Enter the Koreans Etoos Academy, backed by the $104-billion SK Group (among South Korea’s top four conglomerates) and one of South Korea’s leading coaching institutes, has set up shop in Kota. Entrance tests are as critical in South Korea as they are in India, if not more. There, more than 80 percent of high-school students move on to higher-level education. So, doing well in the college entrance exams—also known as the College Scholastic Ability Test—is a prerequisite to getting into a prestigious college. Not that different from India, where every year more than 4,50,000 students take the IIT (Indian Institute of Technology) entrance exam and only 3 percent of them are successful.

The Indian market’s potential is 10 times that of South Korea’s, says Choi Yung Joo, the Korean director, sitting in a small office in the Etoos building in Kota. “There are simply many more students here than there, and the idea of private coaching is very popular,” he says. Unofficial figures peg the Indian coaching market at Rs 15,000 crore. This prompted Etoos, with no experience of operating anywhere outside Korea, to open its first overseas office in Kota two years ago.

The first director of Etoos India, Kang Sung Jin, spent six months in Kota before starting operations. He soon realised that the real rockstars in Kota were the teachers. They were the magnets that attracted students to various institutes. So, he decided to hire the best ‘star’ faculty available.

Like Navneet Jethwani, one of the most sought-after teachers in town. In 2011, when working at Bansal Classes, he got a call from someone who spoke English with an accent. The voice at the other end told Jethwani about a new coaching centre called Etoos. “We are trying out a new approach,” the person continued. NJ sir, as he is known to students, was sceptical, but agreed to meet. Today, he is a faculty at Etoos, and earns more than he ever did.

To really appreciate the celebrity-like status of the star teachers in Kota, all one has to do is look at the billboards. In any other town, they’d be adorned with smiling pictures of film stars or sportspersons endorsing various products. But not so in Kota. Here, they are all about teachers—NKC sir, SK sir, NJ sir, and so on.

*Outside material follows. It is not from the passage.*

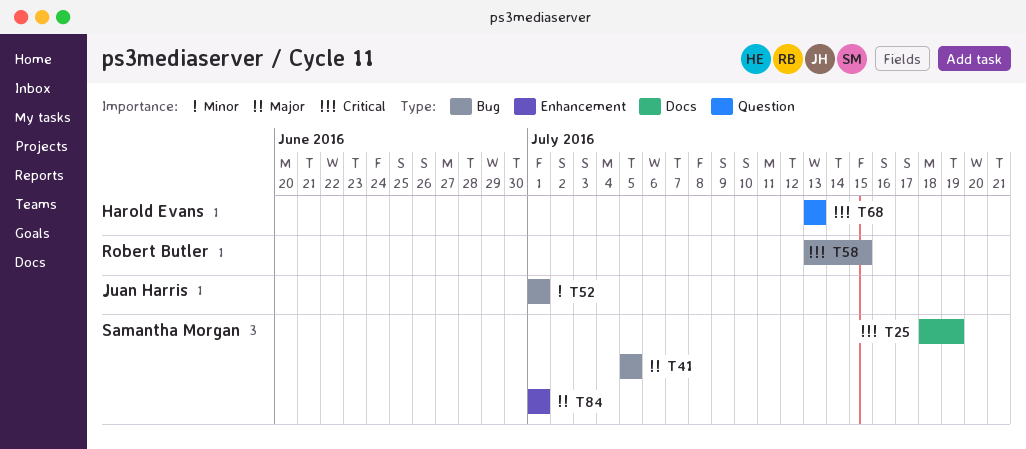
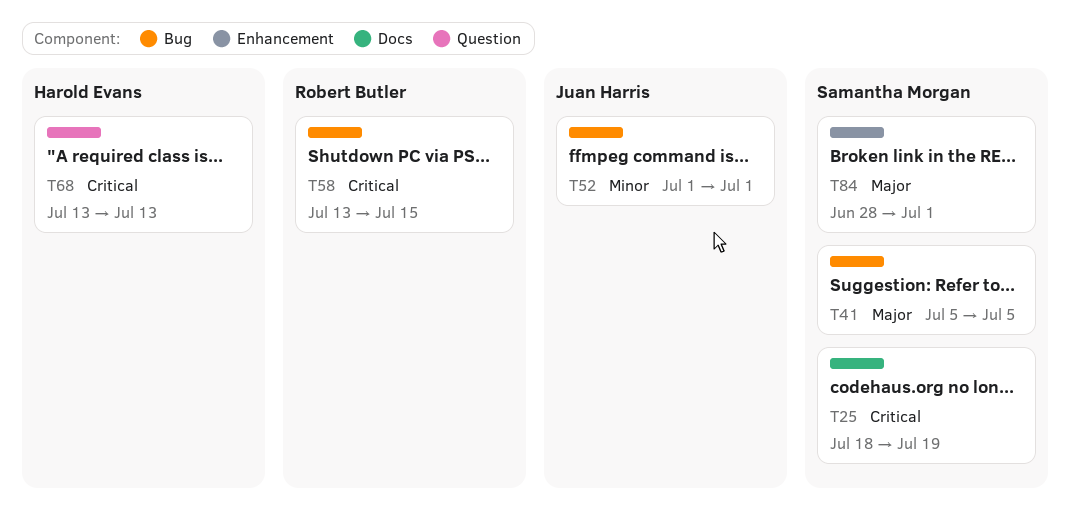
T84, start: Jul 1 -> Jun 28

Jin ‘poached’ 21 faculty members from Bansal, Vibrant Academy (another top player) and other leading institutes. Of the 21, nine were ‘stars’. According to reliable sources, who wished to remain anonymous, these stars got a salary of about Rs 40 lakh a year. Etoos paid them around Rs 50 lakh-Rs 60 lakh, says a faculty at Vibrant Classes. The exodus of these star teachers dealt a severe blow to the top coaching centres, especially Bansal. It was just recovering from a similar setback in 2009, when seven star teachers broke away to form Vibrant.